Filistin Devlet Başkanı Mahmud Abbas, İsrail'in Filistinlileri yerlerinden etmek amacıyla uzun bir süredir suyu bir silah olarak kullandığını ifade etti. Abbas, bu açıklamaları 22 Mart Dünya Su Günü münasebetiyle yaptığı konuşmada dile getirdi.
Filistin resmi haber ajansı WAFA'ya göre Abbas, İsrail'in uluslararası insan hakları anlaşmalarını ihlal ederek, başta su olmak üzere tüm temel hizmetleri durdurduğunu ve yardım girişlerini engellediğini belirtti. Bu durumun, Filistin halkının zorla göç ettirilmesine ve hatta yavaş yavaş öldürülmesine neden olduğunu kaydetti.
Abbas, "Gazze'de bir litre su almak için saatlerce kuyrukta bekleyen, kirli su içen, gıda ve ilaçtan mahrum kalan, susuzluktan ölen ve diğer dünya çocukları gibi güven içinde yaşayamayan Filistinli çocukların meselesinden daha önemli bir meselenin olmadığını dünya bilmelidir." şeklinde konuştu.
İsrail'in su kaynaklarındaki egemenliğini sürdürdüğünü vurgulayan Abbas, bu durumu işkence, tehcir ve şantaj silahı olarak gördüğünü ifade etti. Ayrıca, İsrail'in su kaynaklarını yağmalayıp Filistinlilere su sağlanmasına yönelik tüm çabaları baltaladığını ve bu işgale karşı bir çözüm bulunması gerektiğini dile getirdi.
Dünyaya çağrıda bulunan Abbas, İsrail'in Gazze'deki su tesislerinin yüzde 85'inden fazlasını sistematik olarak yok ettiğine ve yaşamı yok etmek, Filistinlileri yerinden etmek amacıyla Batı Şeria ve Gazze'deki su ve sanitasyon altyapısını hedef aldığına dikkat çekerek fiili adımlar atılmasını istedi.

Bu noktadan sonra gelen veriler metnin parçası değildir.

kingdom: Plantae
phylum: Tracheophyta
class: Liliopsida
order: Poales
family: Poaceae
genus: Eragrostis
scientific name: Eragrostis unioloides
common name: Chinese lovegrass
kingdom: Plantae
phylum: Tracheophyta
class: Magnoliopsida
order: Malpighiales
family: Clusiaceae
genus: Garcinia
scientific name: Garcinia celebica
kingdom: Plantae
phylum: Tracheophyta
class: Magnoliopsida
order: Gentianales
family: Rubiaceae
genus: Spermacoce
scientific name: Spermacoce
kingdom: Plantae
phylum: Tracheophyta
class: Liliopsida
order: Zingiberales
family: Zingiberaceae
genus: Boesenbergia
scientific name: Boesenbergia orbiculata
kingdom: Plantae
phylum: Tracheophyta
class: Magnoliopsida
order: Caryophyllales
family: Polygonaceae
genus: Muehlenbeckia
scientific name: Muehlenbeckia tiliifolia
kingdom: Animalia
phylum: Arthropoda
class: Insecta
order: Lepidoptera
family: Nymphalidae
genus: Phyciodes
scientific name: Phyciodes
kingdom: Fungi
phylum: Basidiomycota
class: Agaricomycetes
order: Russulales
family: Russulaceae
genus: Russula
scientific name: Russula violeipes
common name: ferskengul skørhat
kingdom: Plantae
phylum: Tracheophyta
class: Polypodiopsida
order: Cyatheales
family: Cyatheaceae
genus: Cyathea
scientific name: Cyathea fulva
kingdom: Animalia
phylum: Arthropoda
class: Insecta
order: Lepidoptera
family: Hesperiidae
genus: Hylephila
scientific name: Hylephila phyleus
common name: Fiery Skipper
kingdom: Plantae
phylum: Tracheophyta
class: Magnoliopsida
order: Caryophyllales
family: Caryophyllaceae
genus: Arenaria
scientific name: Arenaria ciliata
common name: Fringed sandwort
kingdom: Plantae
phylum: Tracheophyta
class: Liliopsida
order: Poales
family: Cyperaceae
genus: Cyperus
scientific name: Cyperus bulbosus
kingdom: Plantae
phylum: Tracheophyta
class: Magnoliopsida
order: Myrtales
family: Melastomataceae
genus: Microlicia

Gazze'de 19 Ocak tarihinde yürürlüğe giren ateşkes ve esir takası anlaşmasının 42 günlük birinci aşaması 2 Mart tarihinde sona erdi. Ancak, İsrail Gazze Şeridi'ne 2 Mart itibarıyla her türlü insani yardım malzemesinin girişini durdurdu, 9 Mart’ta elektrik tedarikini kesti ve 18 Mart’ta şiddetli saldırılara yeniden başladı.
İsrail’in elektrik tedarikini kesmesi, Deyr el-Belah’taki merkezi deniz suyu arıtma tesisinin devre dışı kalmasına yol açtı.